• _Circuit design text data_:
###

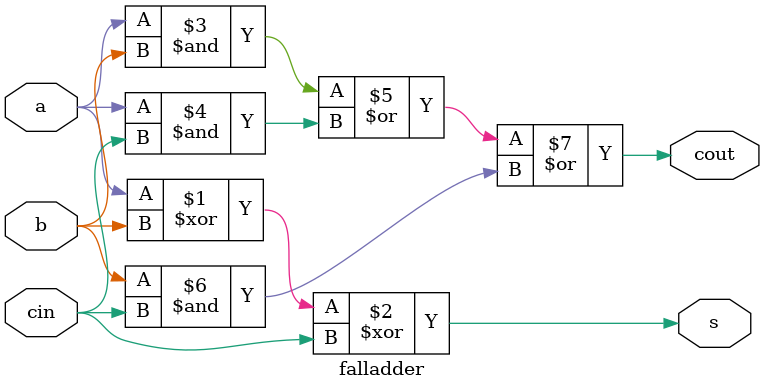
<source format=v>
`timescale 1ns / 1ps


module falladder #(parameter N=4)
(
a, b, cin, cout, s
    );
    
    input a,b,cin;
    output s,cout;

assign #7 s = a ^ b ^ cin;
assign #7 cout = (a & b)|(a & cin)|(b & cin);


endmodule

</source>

###

With the line containing "output s,cout;" as the first and the last line of the records as the final one, print exactly the lines in that span.

• _Answer space_:
    output s,cout;

assign #7 s = a ^ b ^ cin;
assign #7 cout = (a & b)|(a & cin)|(b & cin);


endmodule

</source>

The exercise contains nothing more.